El viaje
Junto a los compañeras de mi escuadrilla, me asomé al filo de la nube de tormenta. Era grisácea y fuertes ráfagas de viento deshilachaban sus bordes. Detrás de nosotras se había formado el escuadrón de los semicongelados guerreros vestidos de blanco con armaduras puntiagudas. Nos manteníamos lejos de ellos porque ya se había producido algún que otro secuestro.
Poco a poco empezamos a saltar y tal y como nos habían contado las veteranas de varios ciclos, la primera caída libre fue brutal. ¡Cómo nos castigaba el viento con latigazos laterales mientras caíamos a gran velocidad!

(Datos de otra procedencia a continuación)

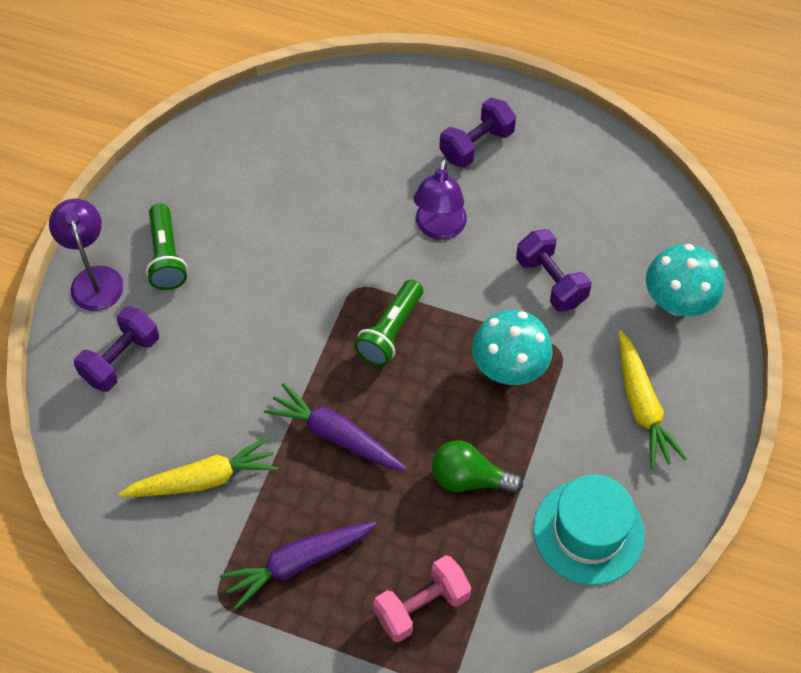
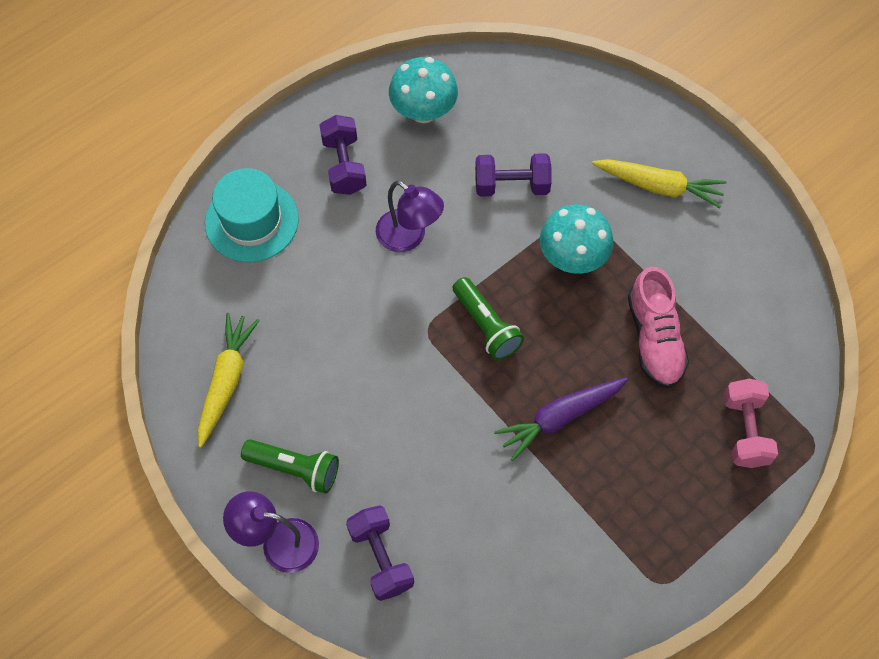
camera: 60 degrees left, 5 degrees up
yellow carrot [119,436,278,497] -> yellow carrot moved to [198,313,260,448]
purple carrot [220,522,377,609] -> none
green light bulb [432,440,523,494] -> pink shoe [628,267,689,388]
turquoise hat [533,475,645,585] -> turquoise hat moved to [205,168,299,262]
turquoise mushroom [646,244,724,316] -> turquoise mushroom moved to [389,57,458,123]

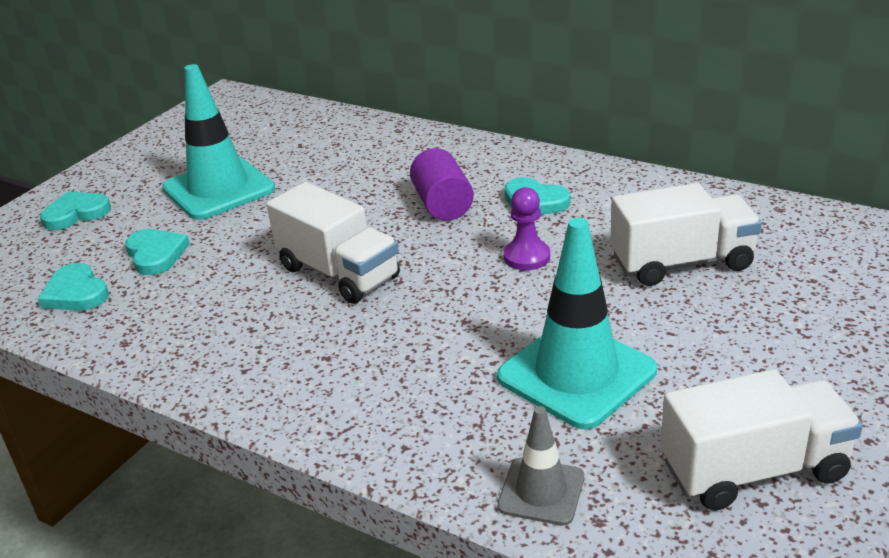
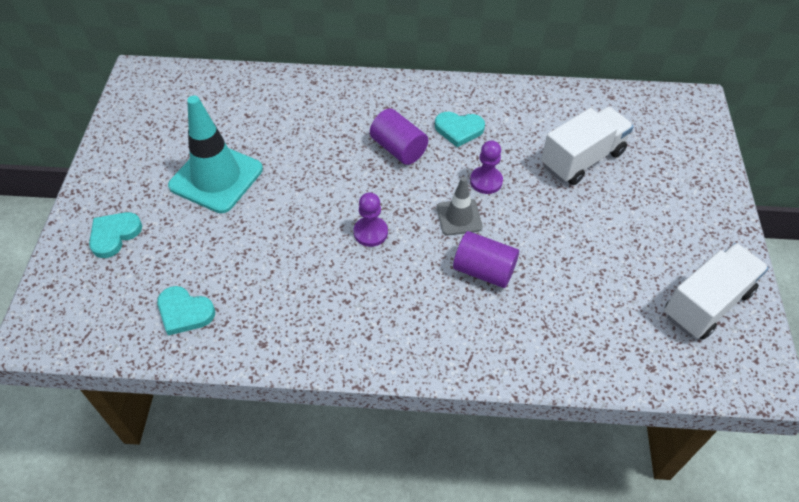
camera: 30 degrees left, 20 degrees up
turquoise heart [125,229,190,275] -> none
white truck [267,182,400,304] -> purple pawn [354,192,388,247]
turquoise traffic cone [497,218,657,430] -> none
grey traffic cone [497,406,584,526] -> grey traffic cone moved to [437,177,483,235]
none -> purple cylinder [453,231,519,288]

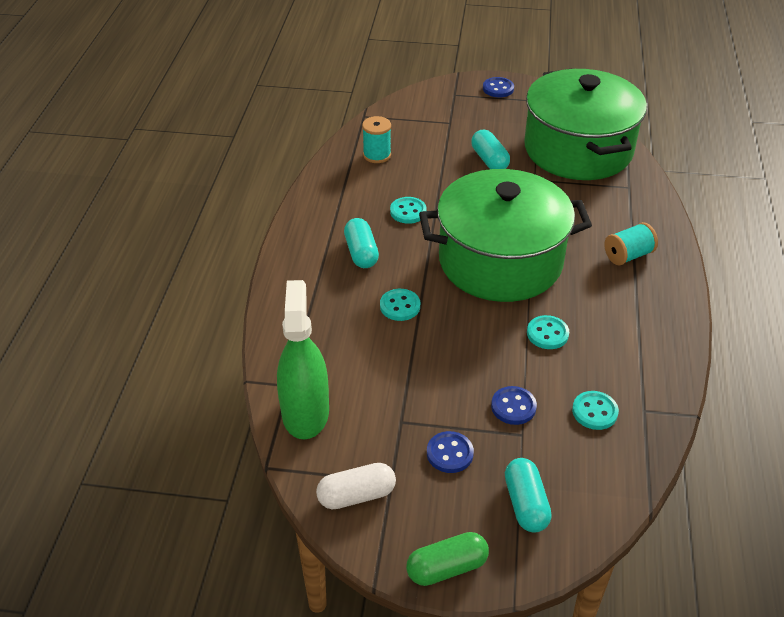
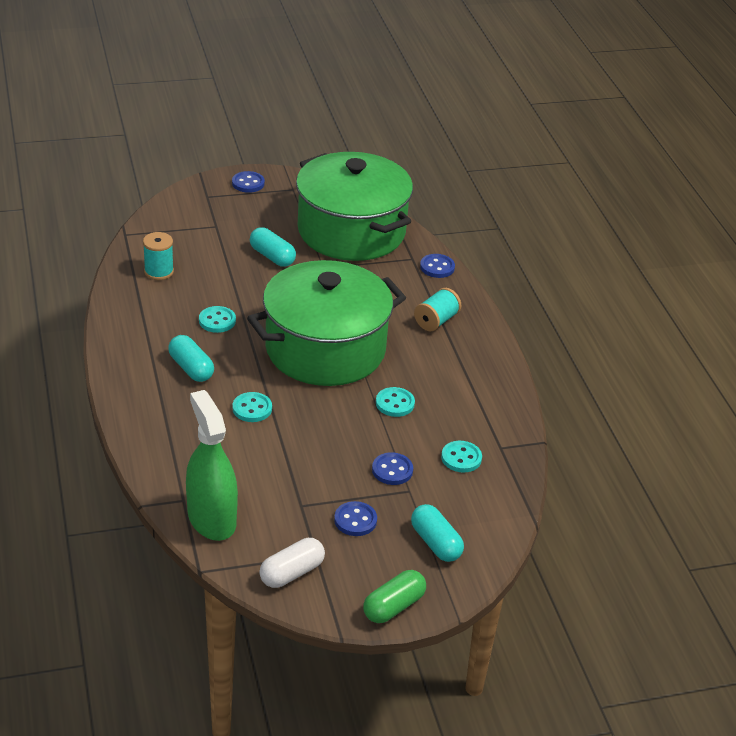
camera: 25 degrees left, 5 degrees down
none -> blue button [420,254,455,278]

El impacto contra una superficie mucho más dura que el fondo de la nube, me costó una parte de mi cuerpo redondo que -convertida en pequeñas esferas plateadas- salpicó rocas y plantas. Yo, o sea, lo que quedaba de mí, inicié una accidentada carrera hacia abajo, entre hierbas y piedras, acompañada de las compañeras, seguida y perseguida por los guerreros blancos que iban construyendo su manto silencioso. Nosotras, al contrario, hacíamos bastante ruido al sortear obstáculos, separar y volver a unirnos.

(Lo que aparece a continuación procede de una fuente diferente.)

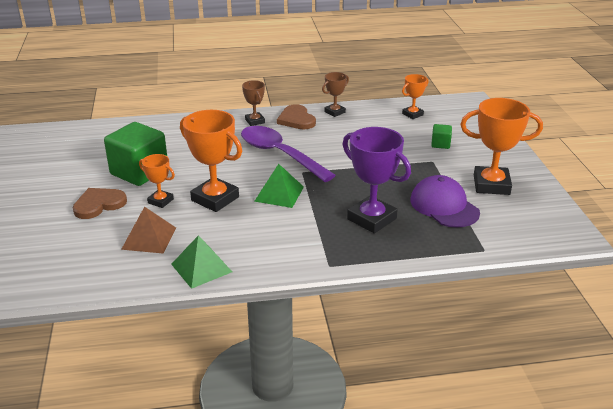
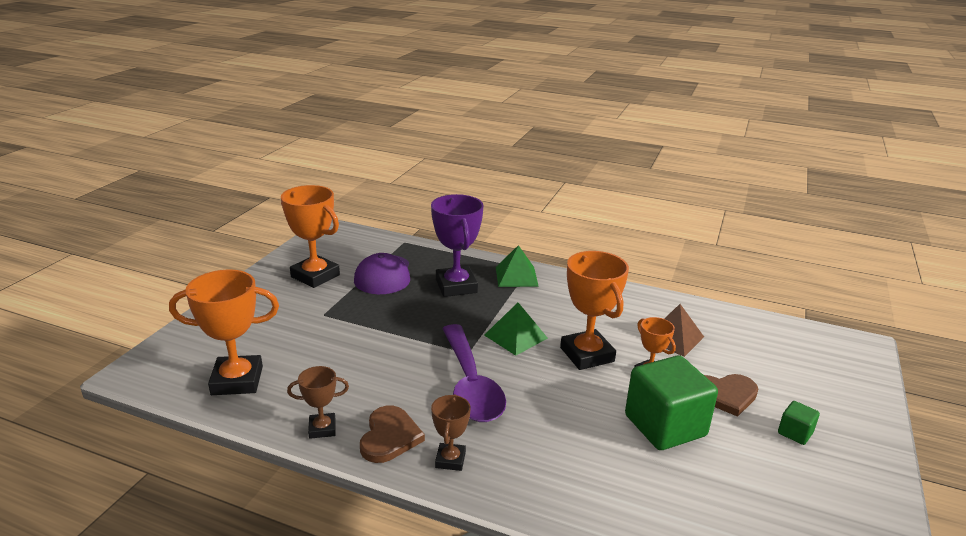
camera: 150 degrees left, 5 degrees down
green pyramid [171,235,232,289] -> green pyramid moved to [496,245,539,287]
orange trophy [402,74,428,119] -> orange trophy [169,270,279,395], size x1.86
green cube [431,124,452,149] -> green cube moved to [778,401,820,445]

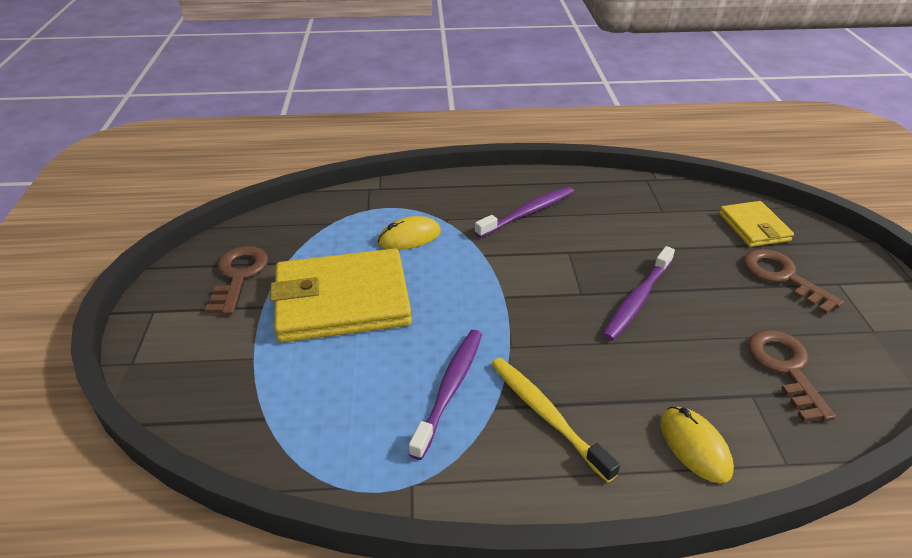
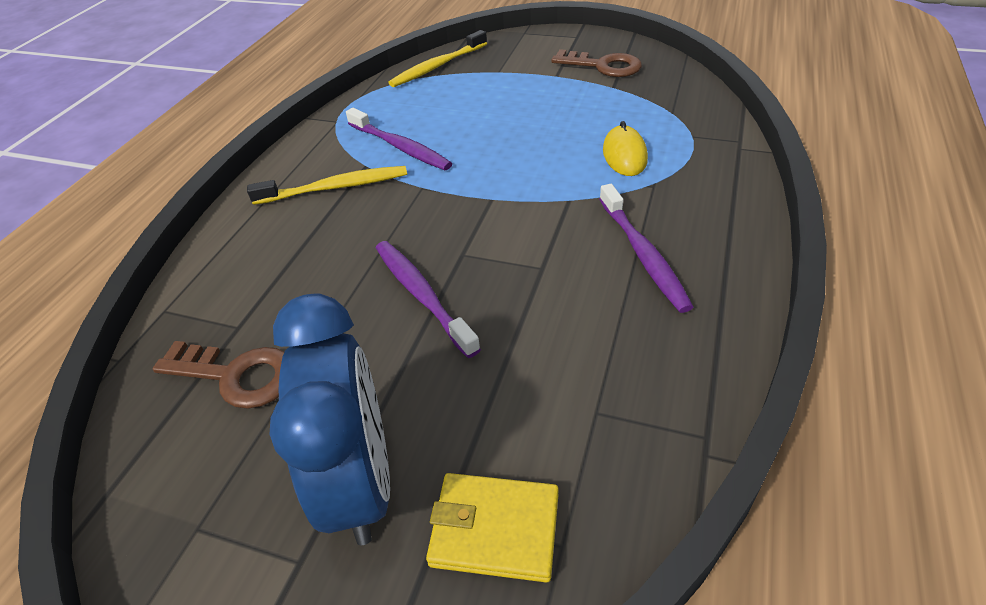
camera: 115 degrees right, 5 degrees up
yellow wallet [270,248,412,343] -> none
yellow mouse [660,407,734,483] -> none
brown key [743,249,844,315] -> blue clock [270,293,390,545]
none -> yellow toothbrush [388,30,487,87]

Sin embargo estaba sola cuando me deslicé sobre unas tejas y tuve una segunda caída libre mucho más corta. Acabé en la cabeza de un animal de piel olorosa y grandes ojos mansos en cuyas pestañas me columpié durante unos segundos.
«La vaca está llorando», gritó la voz de un niño.
¿Vaca? ¿Llorando?
Me solté justo cuando el animal bajó la cabeza para beber de un arroyo. Temblorosa pero feliz me uní a la transparencia de muchas gotas, muchas gotas de lluvia como yo que habían completado la primera parte de su viaje y continuaban el ciclo.